Роман низко поклонился и пошел к двери.
– Послушай! – вернул его староста. – А где теперь Богдан?
– Здесь, пан староста, распродает свои вещи; На днях, слышал я, коня хочет продать. Видно, собирается к татарам.
– Хорошо! – отпустил его Конецпольский.
Несколько времени паны сидели молча, посматривая друг на друга. Барабаш, наконец, прервал молчание:
– Полагаю, пан староста, обо всем этом надо дать знать пану коронному гетману.
– А пан староста хорошо знает этого казака? – спросил Кречовский.

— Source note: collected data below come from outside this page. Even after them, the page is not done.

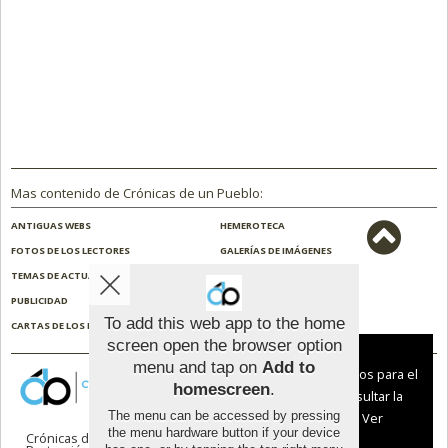
Mas contenido de Crónicas de un Pueblo:
ANTIGUAS WEBS
HEMEROTECA
FOTOS DE LOS LECTORES
GALERÍAS DE IMÁGENES
TEMAS DE ACTUALIDAD
NOSOTROS
PUBLICIDAD
CONTACTO
To add this web app to the home
CARTAS DE LOS LECTORES
ENCUESTAS
screen open the browser option
Aviso sobre el Uso de cookies:
menu and tap on
Add to
Utilizamos cookies nuestras y de terceros para el
homescreen
.
funcionamiento del digital. Puedes consultar la
The menu can be accessed by pressing
lista de cookies y como desconectarlas.
Ver
the menu hardware button if your device
Crónicas de un Pueblo |
Términos de uso
|
nuestra Política de Privacidad y Cookies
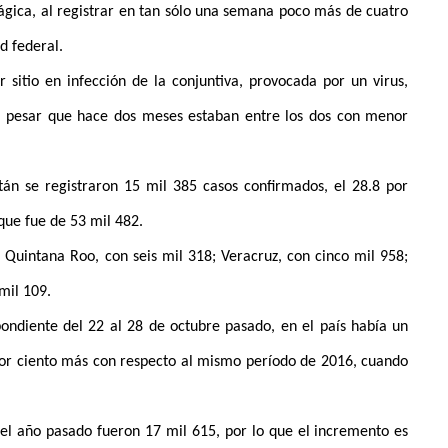
rágica, al registrar en tan sólo una semana poco más de cuatro
d federal.
itio en infección de la conjuntiva, provocada por un virus,
 pesar que hace dos meses estaban entre los dos con menor
án se registraron 15 mil 385 casos confirmados, el 28.8 por
 que fue de 53 mil 482.
 Quintana Roo, con seis mil 318; Veracruz, con cinco mil 958;
mil 109.
ndiente del 22 al 28 de octubre pasado, en el país había un
por ciento más con respecto al mismo período de 2016, cuando
 el año pasado fueron 17 mil 615, por lo que el incremento es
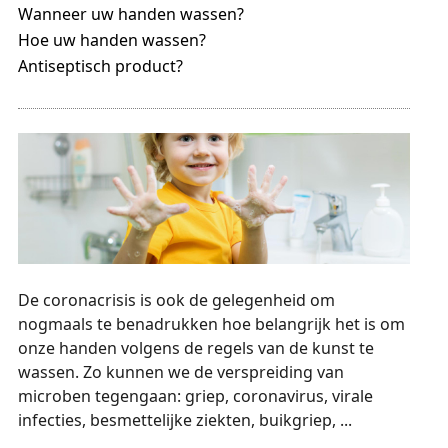
Wanneer uw handen wassen?
Hoe uw handen wassen?
Antiseptisch product?
De coronacrisis is ook de gelegenheid om
nogmaals te benadrukken hoe belangrijk het is om
onze handen volgens de regels van de kunst te
wassen. Zo kunnen we de verspreiding van
microben tegengaan: griep, coronavirus, virale
infecties, besmettelijke ziekten, buikgriep, ...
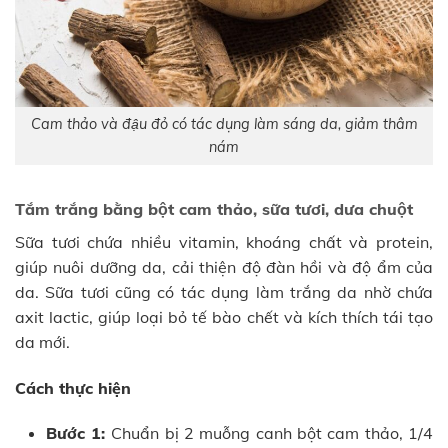
Cam thảo và đậu đỏ có tác dụng làm sáng da, giảm thâm
nám
Tắm trắng bằng bột cam thảo, sữa tươi, dưa chuột
Sữa tươi chứa nhiều vitamin, khoáng chất và protein,
giúp nuôi dưỡng da, cải thiện độ đàn hồi và độ ẩm của
da. Sữa tươi cũng có tác dụng làm trắng da nhờ chứa
axit lactic, giúp loại bỏ tế bào chết và kích thích tái tạo
da mới.
Cách thực hiện
Bước 1:
Chuẩn bị 2 muỗng canh bột cam thảo, 1/4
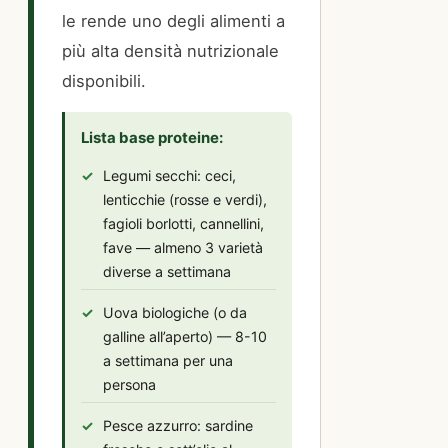
le rende uno degli alimenti a
più alta densità nutrizionale
disponibili.
Lista base proteine:
Legumi secchi: ceci,
lenticchie (rosse e verdi),
fagioli borlotti, cannellini,
fave — almeno 3 varietà
diverse a settimana
Uova biologiche (o da
galline all’aperto) — 8-10
a settimana per una
persona
Pesce azzurro: sardine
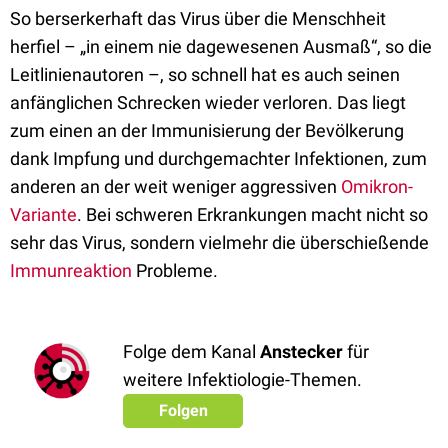
So berserkerhaft das Virus über die Menschheit
herfiel – „in einem nie dagewesenen Ausmaß“, so die
Leitlinienautoren –, so schnell hat es auch seinen
anfänglichen Schrecken wieder verloren. Das liegt
zum einen an der Immunisierung der Bevölkerung
dank Impfung und durchgemachter Infektionen, zum
anderen an der weit weniger aggressiven
Omikron-
Variante
. Bei schweren Erkrankungen macht nicht so
sehr das Virus, sondern vielmehr die überschießende
Immunreaktion
Probleme.
Folge dem Kanal
Anstecker
für
weitere Infektiologie-Themen.
Folgen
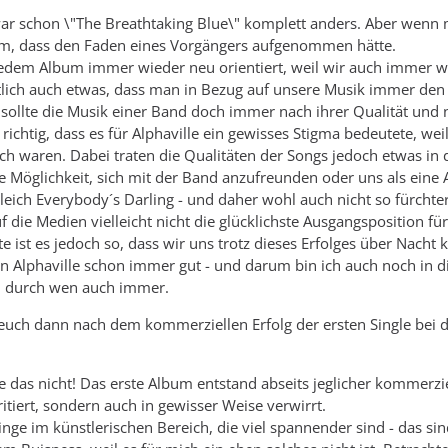
war schon \"The Breathtaking Blue\" komplett anders. Aber wenn 
bum, dass den Faden eines Vorgängers aufgenommen hätte.
edem Album immer wieder neu orientiert, weil wir auch immer wi
tlich auch etwas, dass man in Bezug auf unsere Musik immer den
n sollte die Musik einer Band doch immer nach ihrer Qualität un
h richtig, dass es für Alphaville ein gewisses Stigma bedeutete, we
ch waren. Dabei traten die Qualitäten der Songs jedoch etwas in
ie Möglichkeit, sich mit der Band anzufreunden oder uns als eine
eich Everybody´s Darling - und daher wohl auch nicht so fürchterl
 die Medien vielleicht nicht die glücklichste Ausgangsposition für
e ist es jedoch so, dass wir uns trotz dieses Erfolges über Nacht 
an Alphaville schon immer gut - und darum bin ich auch noch in 
n, durch wen auch immer.
r euch dann nach dem kommerziellen Erfolg der ersten Single be
e das nicht! Das erste Album entstand abseits jeglicher kommer
rritiert, sondern auch in gewisser Weise verwirrt.
Dinge im künstlerischen Bereich, die viel spannender sind - das si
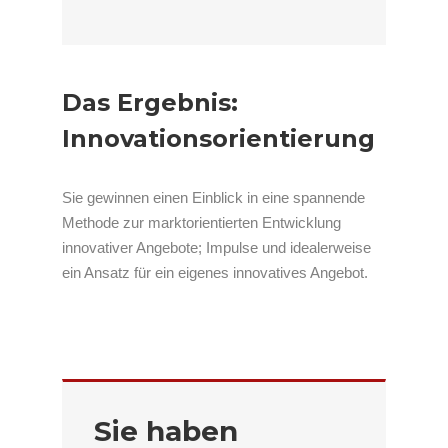
Das Ergebnis:
Innovationsorientierung
Sie gewinnen einen Einblick in eine spannende
Methode zur marktorientierten Entwicklung
innovativer Angebote; Impulse und idealerweise
ein Ansatz für ein eigenes innovatives Angebot.
Sie haben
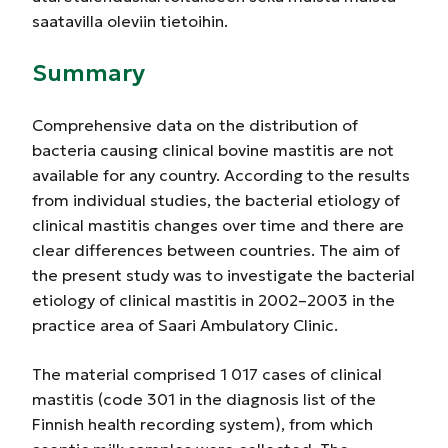
saatavilla oleviin tietoihin.
Summary
Comprehensive data on the distribution of
bacteria causing clinical bovine mastitis are not
available for any country. According to the results
from individual studies, the bacterial etiology of
clinical mastitis changes over time and there are
clear differences between countries. The aim of
the present study was to investigate the bacterial
etiology of clinical mastitis in 2002–2003 in the
practice area of Saari Ambulatory Clinic.
The material comprised 1 017 cases of clinical
mastitis (code 301 in the diagnosis list of the
Finnish health recording system), from which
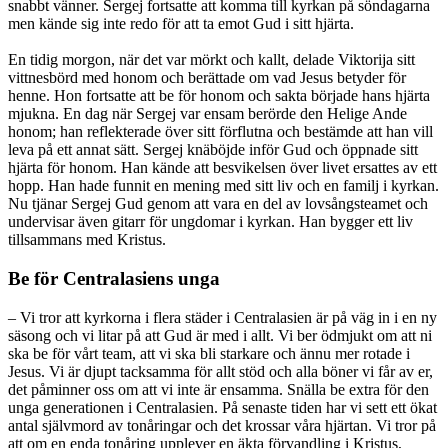
snabbt vänner. Sergej fortsatte att komma till kyrkan på söndagarna
men kände sig inte redo för att ta emot Gud i sitt hjärta.
En tidig morgon, när det var mörkt och kallt, delade Viktorija sitt
vittnesbörd med honom och berättade om vad Jesus betyder för
henne. Hon fortsatte att be för honom och sakta började hans hjärta
mjukna. En dag när Sergej var ensam berörde den Helige Ande
honom; han reflekterade över sitt förflutna och bestämde att han vill
leva på ett annat sätt. Sergej knäböjde inför Gud och öppnade sitt
hjärta för honom. Han kände att besvikelsen över livet ersattes av ett
hopp. Han hade funnit en mening med sitt liv och en familj i kyrkan.
Nu tjänar Sergej Gud genom att vara en del av lovsångsteamet och
undervisar även gitarr för ungdomar i kyrkan. Han bygger ett liv
tillsammans med Kristus.
Be för Centralasiens unga
– Vi tror att kyrkorna i flera städer i Centralasien är på väg in i en ny
säsong och vi litar på att Gud är med i allt. Vi ber ödmjukt om att ni
ska be för vårt team, att vi ska bli starkare och ännu mer rotade i
Jesus. Vi är djupt tacksamma för allt stöd och alla böner vi får av er,
det påminner oss om att vi inte är ensamma. Snälla be extra för den
unga generationen i Centralasien. På senaste tiden har vi sett ett ökat
antal självmord av tonåringar och det krossar våra hjärtan. Vi tror på
att om en enda tonåring upplever en äkta förvandling i Kristus,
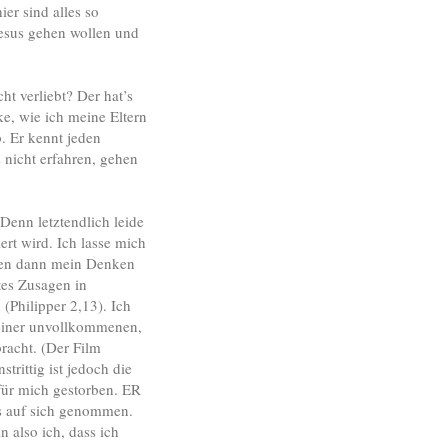
er sind alles so
esus gehen wollen und
ht verliebt? Der hat’s
ke, wie ich meine Eltern
b. Er kennt jeden
 nicht erfahren, gehen
Denn letztendlich leide
rt wird. Ich lasse mich
men dann mein Denken
tes Zusagen in
(Philipper 2,13). Ich
 meiner unvollkommenen,
racht. (Der Film
trittig ist jedoch die
 für mich gestorben. ER
les auf sich genommen.
 also ich, dass ich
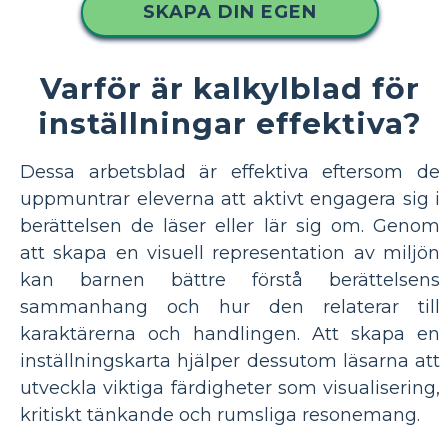
SKAPA DIN EGEN
Varför är kalkylblad för
inställningar effektiva?
Dessa arbetsblad är effektiva eftersom de
uppmuntrar eleverna att aktivt engagera sig i
berättelsen de läser eller lär sig om. Genom
att skapa en visuell representation av miljön
kan barnen bättre förstå berättelsens
sammanhang och hur den relaterar till
karaktärerna och handlingen. Att skapa en
inställningskarta hjälper dessutom läsarna att
utveckla viktiga färdigheter som visualisering,
kritiskt tänkande och rumsliga resonemang.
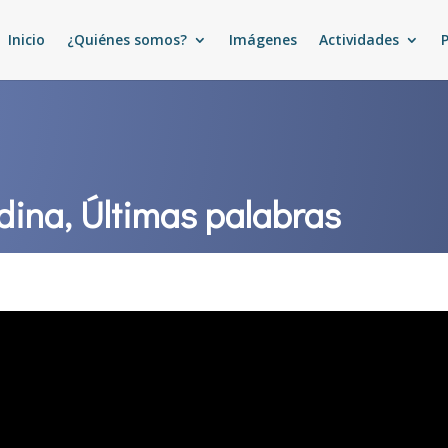
Inicio
¿Quiénes somos?
Imágenes
Actividades
dina, Últimas palabras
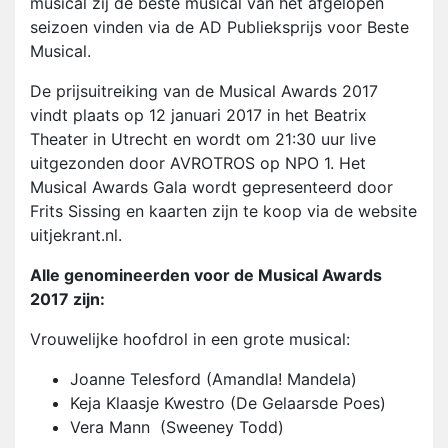
musical zij de beste musical van het afgelopen
seizoen vinden via de AD Publieksprijs voor Beste
Musical.
De prijsuitreiking van de Musical Awards 2017
vindt plaats op 12 januari 2017 in het Beatrix
Theater in Utrecht en wordt om 21:30 uur live
uitgezonden door AVROTROS op NPO 1. Het
Musical Awards Gala wordt gepresenteerd door
Frits Sissing en kaarten zijn te koop via de website
uitjekrant.nl.
Alle genomineerden voor de Musical Awards
2017 zijn:
Vrouwelijke hoofdrol in een grote musical:
Joanne Telesford (Amandla! Mandela)
Keja Klaasje Kwestro (De Gelaarsde Poes)
Vera Mann (Sweeney Todd)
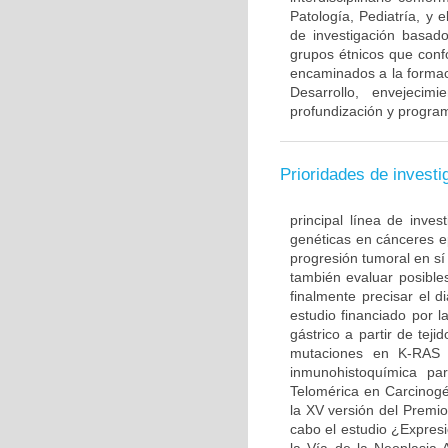
Patología, Pediatría, y 
de investigación basado
grupos étnicos que con
encaminados a la formac
Desarrollo, envejecim
profundización y program
Prioridades de investi
principal línea de inves
genéticas en cánceres ep
progresión tumoral en sí
también evaluar posible
finalmente precisar el d
estudio financiado por l
gástrico a partir de te
mutaciones en K-RAS 
inmunohistoquímica par
Telomérica en Carcinogé
la XV versión del Premi
cabo el estudio ¿Expre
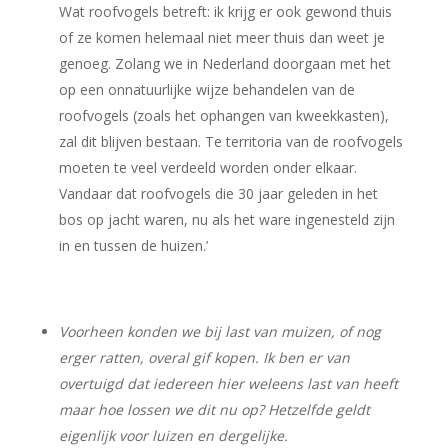
Wat roofvogels betreft: ik krijg er ook gewond thuis
of ze komen helemaal niet meer thuis dan weet je
genoeg. Zolang we in Nederland doorgaan met het
op een onnatuurlijke wijze behandelen van de
roofvogels (zoals het ophangen van kweekkasten),
zal dit blijven bestaan. Te territoria van de roofvogels
moeten te veel verdeeld worden onder elkaar.
Vandaar dat roofvogels die 30 jaar geleden in het
bos op jacht waren, nu als het ware ingenesteld zijn
in en tussen de huizen.’
Voorheen konden we bij last van muizen, of nog
erger ratten, overal gif kopen. Ik ben er van
overtuigd dat iedereen hier weleens last van heeft
maar hoe lossen we dit nu op? Hetzelfde geldt
eigenlijk voor luizen en dergelijke.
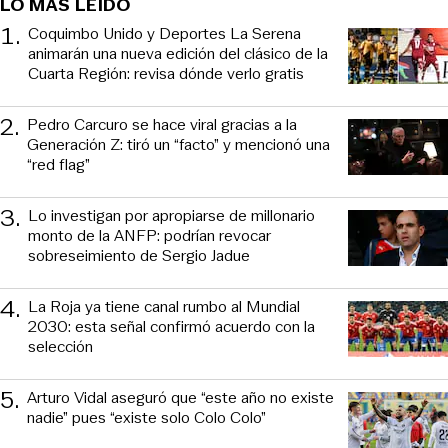
LO MÁS LEÍDO
1
.
Coquimbo Unido y Deportes La Serena
animarán una nueva edición del clásico de la
Cuarta Región: revisa dónde verlo gratis
2
.
Pedro Carcuro se hace viral gracias a la
Generación Z: tiró un “facto” y mencionó una
“red flag”
3
.
Lo investigan por apropiarse de millonario
monto de la ANFP: podrían revocar
sobreseimiento de Sergio Jadue
4
.
La Roja ya tiene canal rumbo al Mundial
2030: esta señal confirmó acuerdo con la
selección
5
.
Arturo Vidal aseguró que “este año no existe
nadie” pues “existe solo Colo Colo”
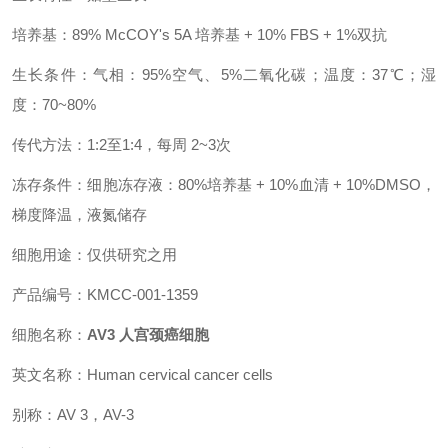
培养基：89% McCOY's 5A 培养基 + 10% FBS + 1%双抗
生长条件：气相：95%空气、5%二氧化碳；温度：37℃；湿
度：70~80%
传代方法：1:2至1:4，每周 2~3次
冻存条件：细胞冻存液：80%培养基 + 10%血清 + 10%DMSO，
梯度降温，液氮储存
细胞用途：仅供研究之用
产品编号：KMCC-001-1359
细胞名称：
AV3 人宫颈癌细胞
英文名称：Human cervical cancer cells
别称：AV 3，AV-3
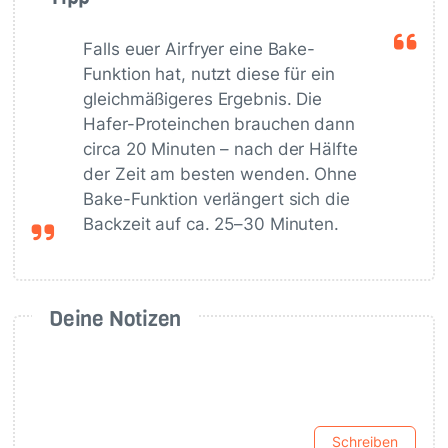
Falls euer Airfryer eine Bake-
Funktion hat, nutzt diese für ein
gleichmäßigeres Ergebnis. Die
Hafer-Proteinchen brauchen dann
circa 20 Minuten – nach der Hälfte
der Zeit am besten wenden. Ohne
Bake-Funktion verlängert sich die
Backzeit auf ca. 25–30 Minuten.
Deine Notizen
Schreiben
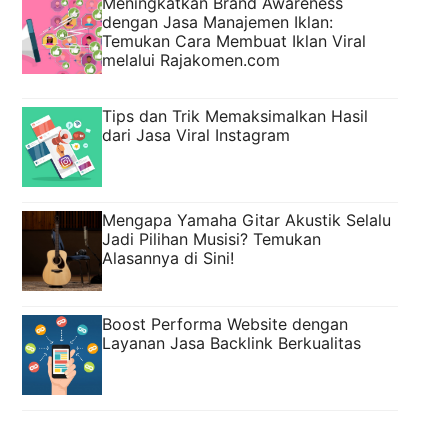
Meningkatkan Brand Awareness
dengan Jasa Manajemen Iklan:
Temukan Cara Membuat Iklan Viral
melalui Rajakomen.com
Tips dan Trik Memaksimalkan Hasil
dari Jasa Viral Instagram
Mengapa Yamaha Gitar Akustik Selalu
Jadi Pilihan Musisi? Temukan
Alasannya di Sini!
Boost Performa Website dengan
Layanan Jasa Backlink Berkualitas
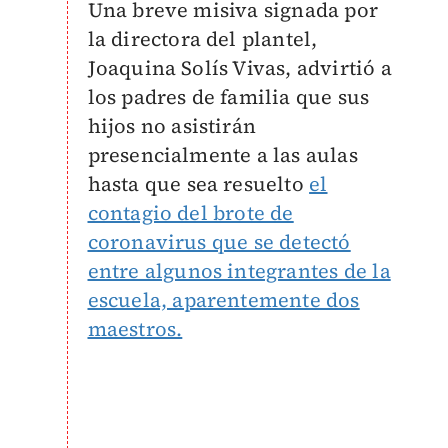
Una breve misiva signada por
la directora del plantel,
Joaquina Solís Vivas, advirtió a
los padres de familia que sus
hijos no asistirán
presencialmente a las aulas
hasta que sea resuelto
el
contagio del brote de
coronavirus que se detectó
entre algunos integrantes de la
escuela, aparentemente dos
maestros.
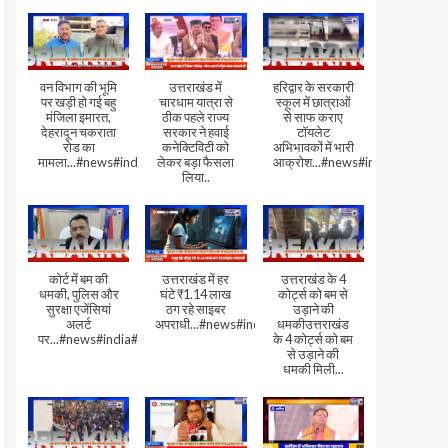
वन विभाग की भूमि
उत्तराखंड में
हरिद्वार के सरकारी
पर खड़ी हो गई बहु
चारधाम यात्रा से
स्कूल में छात्राओं
मंजिला इमारत,
ठीक पहले राज्य
से साफ कराए
देहरादून चकराता
सरकार ने हवाई
टॉयलेट
रोड का
कनेक्टिविटी को
अभिभावकों में भारी
मामला...#news#india#video
लेकर बड़ा फैसला
आक्रोश...#news#india
लिया..
कोर्ट में बम की
उत्तराखंड में हर
उत्तराखंड के 4
धमकी, पुलिस और
घंटे ₹1.14 लाख
कोर्ट्स को बम से
सुरक्षा एजेंसियां
ठग रहे साइबर
उड़ाने की
अलर्ट
अपराधी...#news#india#video#viral
धमकीउत्तराखंड
पर...#news#india#video#viral
के 4 कोर्ट्स को बम
से उड़ाने की
धमकी मिली...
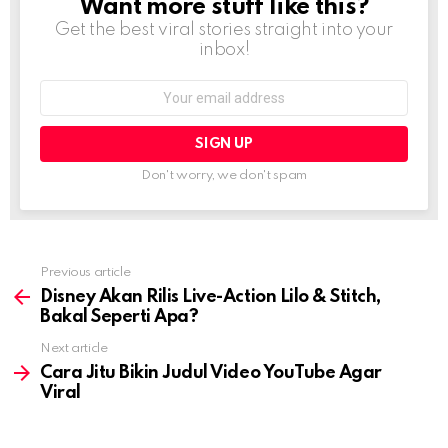
Want more stuff like this?
NEWSLETTER
Get the best viral stories straight into your
inbox!
Email
address:
Don't worry, we don't spam
Previous article
See
more
Disney Akan Rilis Live-Action Lilo & Stitch,
Bakal Seperti Apa?
Next article
Cara Jitu Bikin Judul Video YouTube Agar
Viral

– Знаю, – отвечал Конецпольский, – он храбрый воин и честолюбив не в меру. Вероятно, и доносит на Хмельницкого оттого, что рада не выбрала его. – Странное дело, странное дело! – проговорил Кречовский. – Я всегда знал, что казак Богдан человек неспокойный; но чтобы он на такое дело решился, этого я не ожидал.
– Что же нам теперь с ним делать? – спросил Конецпольский. – Без воли коронного гетмана я ничем не могу распорядиться, а между тем, пока придет приказ, Богдан успеет ускользнуть из наших рук.
– Пан староста не может присудить его ни к какому наказанию, но арестовать его имеет право, и следует это сделать, как можно скорее. Я же со своей стороны пошлю гонца к пану коронному гетману и, если пан староста позволит, письменно объясню ему, в чем дело.
– Пожалуйста, я об этом попрошу пана полковника. А на пана Кречовского, такого находчивого и ловкого, позволю себе возложить другое поручение. Никто, кроме него, не сумеет схватить эту старую лису. Пан Кречовский заманит его как-нибудь, а когда он очутится в наших руках, мы уже сумеем с ним управиться.
– Да вот и случай к тому представляется. Пан староста слышал, как казак этот говорил о коне. Я напишу Хмельницкому, что пан желает купить этого коня. Только надо бы направить его куда-нибудь в окрестности Чигирина.
– Чего лучше, в Бужине скоро ярмарка, – заметил Барабаш.
– Хорошо, я рассчитываю на пана Кречовского и буду ждать вестей. Разговор как-то не вязался, все трое были, видимо, взволнованы, и оба полковника скоро раскланялись с хозяином.
Барабаш сейчас же, как пришел домой, написал пространное письмо коронному гетману, исчисляя все проступки Хмельницкого и указывая на то, что такой человек во главе восстания может быть очень опасным. "Надлежит угасить огонь, пока он не разгорелся", заканчивал он свое послание.